Gladys Montgomery Singer was included in the Washington Press Club Foundation Oral History Project because of her pioneering work as one of the nation's first science reporters. She was Washington editor of Electronics, a McGraw-Hill magazine, in the late forties and early fifties. Later, she became co-editor of Nucleonics, a McGraw-Hill publication which got its start at the dawn of the nuclear age. Mrs. Singer is also a past president of the Women's National Press Club, the forerunner of the Washington Press Club Foundation.
Mrs. Singer obtained her first Washington reporting job as a one-month assignment. After graduating from Wellesley College in 1919, she taught for several years. One day she answered an ad in her Wellesley, Massachusetts, home-town newspaper placed by Babson's Reports, a financial publication. The ad was for a one-month assignment in Washington, D.C., and she got the job. When Roger Babson, the boss, found out the office had hired a woman, he tried to fire her. But Singer (then Gladys Taylor) talked him out of it over dinner.

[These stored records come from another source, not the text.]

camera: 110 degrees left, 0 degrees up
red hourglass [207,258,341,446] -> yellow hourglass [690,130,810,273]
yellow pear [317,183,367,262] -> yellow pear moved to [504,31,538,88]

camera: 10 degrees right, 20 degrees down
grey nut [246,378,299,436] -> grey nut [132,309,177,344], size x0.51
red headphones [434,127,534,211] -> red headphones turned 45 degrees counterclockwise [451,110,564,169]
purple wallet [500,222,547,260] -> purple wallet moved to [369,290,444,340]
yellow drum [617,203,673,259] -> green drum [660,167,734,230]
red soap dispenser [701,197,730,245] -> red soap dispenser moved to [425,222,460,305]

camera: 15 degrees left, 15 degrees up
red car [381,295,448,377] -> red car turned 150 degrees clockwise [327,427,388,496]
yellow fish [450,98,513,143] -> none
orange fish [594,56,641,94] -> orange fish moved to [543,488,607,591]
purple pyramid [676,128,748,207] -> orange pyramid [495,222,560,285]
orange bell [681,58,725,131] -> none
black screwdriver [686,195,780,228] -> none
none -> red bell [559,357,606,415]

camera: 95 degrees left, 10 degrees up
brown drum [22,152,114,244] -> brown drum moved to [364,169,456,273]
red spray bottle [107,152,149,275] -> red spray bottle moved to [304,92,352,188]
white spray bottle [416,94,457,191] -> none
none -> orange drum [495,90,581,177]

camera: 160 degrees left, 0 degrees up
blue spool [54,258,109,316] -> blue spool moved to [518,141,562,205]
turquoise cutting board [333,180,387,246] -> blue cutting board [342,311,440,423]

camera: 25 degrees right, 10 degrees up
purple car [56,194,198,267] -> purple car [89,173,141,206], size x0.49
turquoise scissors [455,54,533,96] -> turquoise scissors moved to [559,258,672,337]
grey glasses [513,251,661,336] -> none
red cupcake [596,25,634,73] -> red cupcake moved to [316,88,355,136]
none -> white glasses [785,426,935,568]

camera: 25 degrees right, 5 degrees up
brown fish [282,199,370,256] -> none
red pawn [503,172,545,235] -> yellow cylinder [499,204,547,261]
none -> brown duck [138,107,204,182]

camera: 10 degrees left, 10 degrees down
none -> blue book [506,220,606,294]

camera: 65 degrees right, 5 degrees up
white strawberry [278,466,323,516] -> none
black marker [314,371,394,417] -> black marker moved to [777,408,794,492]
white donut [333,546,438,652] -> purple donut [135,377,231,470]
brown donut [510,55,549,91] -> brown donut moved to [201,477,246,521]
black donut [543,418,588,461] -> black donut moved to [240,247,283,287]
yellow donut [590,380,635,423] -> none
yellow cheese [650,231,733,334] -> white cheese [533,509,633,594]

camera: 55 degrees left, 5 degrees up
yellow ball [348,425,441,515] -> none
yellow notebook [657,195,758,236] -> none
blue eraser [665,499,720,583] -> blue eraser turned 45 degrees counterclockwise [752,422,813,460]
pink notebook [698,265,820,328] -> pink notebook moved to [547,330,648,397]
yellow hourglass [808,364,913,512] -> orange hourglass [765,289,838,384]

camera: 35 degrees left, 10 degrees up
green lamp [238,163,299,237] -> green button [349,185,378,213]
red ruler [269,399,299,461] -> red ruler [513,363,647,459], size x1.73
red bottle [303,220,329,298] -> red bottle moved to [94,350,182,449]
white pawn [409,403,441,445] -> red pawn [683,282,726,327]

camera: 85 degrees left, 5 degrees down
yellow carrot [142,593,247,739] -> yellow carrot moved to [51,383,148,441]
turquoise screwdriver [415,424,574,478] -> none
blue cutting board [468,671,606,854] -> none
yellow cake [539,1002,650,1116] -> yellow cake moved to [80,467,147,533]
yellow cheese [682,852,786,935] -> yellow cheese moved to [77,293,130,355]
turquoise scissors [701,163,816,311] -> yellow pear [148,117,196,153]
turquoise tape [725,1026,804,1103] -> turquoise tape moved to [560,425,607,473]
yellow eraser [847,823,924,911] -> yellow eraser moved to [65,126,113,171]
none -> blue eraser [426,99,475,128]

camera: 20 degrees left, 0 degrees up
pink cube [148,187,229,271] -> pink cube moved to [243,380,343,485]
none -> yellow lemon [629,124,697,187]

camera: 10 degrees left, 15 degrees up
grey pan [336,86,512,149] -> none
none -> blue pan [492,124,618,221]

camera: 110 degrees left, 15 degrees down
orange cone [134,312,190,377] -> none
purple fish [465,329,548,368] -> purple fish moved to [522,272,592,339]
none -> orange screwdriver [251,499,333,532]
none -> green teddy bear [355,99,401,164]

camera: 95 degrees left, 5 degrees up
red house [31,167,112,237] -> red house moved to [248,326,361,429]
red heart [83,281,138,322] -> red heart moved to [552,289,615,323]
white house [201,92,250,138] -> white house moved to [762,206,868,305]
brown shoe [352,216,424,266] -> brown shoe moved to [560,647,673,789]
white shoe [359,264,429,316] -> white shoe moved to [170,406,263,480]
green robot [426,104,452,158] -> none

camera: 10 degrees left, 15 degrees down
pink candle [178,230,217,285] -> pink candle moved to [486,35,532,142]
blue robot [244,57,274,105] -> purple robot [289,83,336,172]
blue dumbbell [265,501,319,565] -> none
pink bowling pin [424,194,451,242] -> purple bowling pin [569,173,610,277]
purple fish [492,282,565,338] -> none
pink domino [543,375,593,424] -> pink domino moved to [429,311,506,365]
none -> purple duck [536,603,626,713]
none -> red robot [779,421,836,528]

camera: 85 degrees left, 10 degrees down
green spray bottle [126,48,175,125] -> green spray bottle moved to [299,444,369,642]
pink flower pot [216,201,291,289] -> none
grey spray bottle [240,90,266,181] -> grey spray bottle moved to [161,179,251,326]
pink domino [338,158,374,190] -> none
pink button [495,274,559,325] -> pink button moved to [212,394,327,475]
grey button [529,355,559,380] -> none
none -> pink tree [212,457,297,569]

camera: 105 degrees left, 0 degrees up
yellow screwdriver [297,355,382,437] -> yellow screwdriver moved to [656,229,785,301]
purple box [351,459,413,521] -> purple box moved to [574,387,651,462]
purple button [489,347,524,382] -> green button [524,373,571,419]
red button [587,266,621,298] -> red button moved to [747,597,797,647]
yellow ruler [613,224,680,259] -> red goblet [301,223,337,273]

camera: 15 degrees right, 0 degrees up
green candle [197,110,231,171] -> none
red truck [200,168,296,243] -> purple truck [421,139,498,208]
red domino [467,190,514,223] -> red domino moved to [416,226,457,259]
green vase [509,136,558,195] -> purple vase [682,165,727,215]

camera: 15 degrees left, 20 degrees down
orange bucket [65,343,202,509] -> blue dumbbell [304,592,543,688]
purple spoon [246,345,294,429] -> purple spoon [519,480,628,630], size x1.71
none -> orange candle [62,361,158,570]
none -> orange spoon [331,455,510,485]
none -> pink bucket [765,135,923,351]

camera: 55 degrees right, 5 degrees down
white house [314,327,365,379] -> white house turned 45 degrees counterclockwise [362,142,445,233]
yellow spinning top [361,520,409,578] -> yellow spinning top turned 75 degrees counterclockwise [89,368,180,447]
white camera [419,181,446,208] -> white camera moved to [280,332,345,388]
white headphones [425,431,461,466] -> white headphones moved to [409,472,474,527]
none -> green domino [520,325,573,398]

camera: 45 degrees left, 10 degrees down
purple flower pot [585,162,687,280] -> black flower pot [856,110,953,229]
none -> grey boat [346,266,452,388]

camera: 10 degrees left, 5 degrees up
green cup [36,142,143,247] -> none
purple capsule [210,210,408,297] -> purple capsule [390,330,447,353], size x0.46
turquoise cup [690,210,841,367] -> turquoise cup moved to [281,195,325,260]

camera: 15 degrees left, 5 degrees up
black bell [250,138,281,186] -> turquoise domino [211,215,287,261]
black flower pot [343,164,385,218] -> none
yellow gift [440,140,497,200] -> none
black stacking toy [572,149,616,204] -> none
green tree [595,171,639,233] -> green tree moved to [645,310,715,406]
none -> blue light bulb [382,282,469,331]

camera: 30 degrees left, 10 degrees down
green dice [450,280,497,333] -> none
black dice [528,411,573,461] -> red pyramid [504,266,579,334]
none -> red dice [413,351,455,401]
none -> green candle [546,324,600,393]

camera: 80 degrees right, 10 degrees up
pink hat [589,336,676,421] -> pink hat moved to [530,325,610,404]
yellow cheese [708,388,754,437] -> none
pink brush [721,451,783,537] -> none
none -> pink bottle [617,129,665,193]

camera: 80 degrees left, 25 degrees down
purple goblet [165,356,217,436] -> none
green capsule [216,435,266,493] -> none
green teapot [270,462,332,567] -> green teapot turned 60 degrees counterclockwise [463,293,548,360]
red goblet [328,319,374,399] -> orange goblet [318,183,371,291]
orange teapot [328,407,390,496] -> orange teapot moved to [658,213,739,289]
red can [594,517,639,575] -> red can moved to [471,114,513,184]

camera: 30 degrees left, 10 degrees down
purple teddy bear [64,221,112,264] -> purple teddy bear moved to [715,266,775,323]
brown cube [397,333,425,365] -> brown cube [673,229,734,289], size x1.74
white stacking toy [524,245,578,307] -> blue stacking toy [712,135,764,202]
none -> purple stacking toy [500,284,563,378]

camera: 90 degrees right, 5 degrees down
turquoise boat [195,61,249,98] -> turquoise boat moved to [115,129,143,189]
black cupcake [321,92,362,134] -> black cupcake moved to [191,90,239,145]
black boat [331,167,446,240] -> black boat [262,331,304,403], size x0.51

After the assignment, she remained in the Babson office. Later, she became head of the bureau, with the stipulation that her duties included renting out the building in which it was located.
After marriage to A.J. Montgomery, a young Scotsman who worked for the Christian Science Monitor, she quit work as a reporter. During World War II, she was hired at McGraw-Hill, as an "experiment." The experiment lasted until her retirement.
Sources on Mrs. Singer's career included her unpublished biography, which she lent me for one weekend. In addition, I drew on research done previously in the Washington Press Club archives at the National Press Club Library in Washington, D.C. Several colleagues, including Elsie Carper of the Washington Post, were helpful with their comments and suggestions.
Kay Watson, Mrs. Singer's long-time secretary, was invaluable. She helped Mrs. Singer organize her clippings and her thoughts, and often provided direction about possible interview subjects.
Before conducting the interviews, Mrs. Singer invited me to lunch at her antique-filled Washington, D.C., apartment. We held all our interview sessions there, usually seated across from one another in the living room or at Mrs. Singer's dining room table.
Mrs. Singer had very strong opinions about the direction in which she wanted her oral history to proceed. She often requested that I submit questions to her in advance, and she frequently suggested different approaches to the questioning. In addition, Mrs. Singer was meticulous in preparing for our sessions. She was very concerned that she convey accurate information.
After the third interview session, Mrs. Singer was hospitalized with an ankle injury. This meant a gap of some five months between the third and fourth interviews.
Since Mrs. Singer wrote under the name of Gladys Montgomery, she will be indexed this way in the Washington Press Club Foundation series.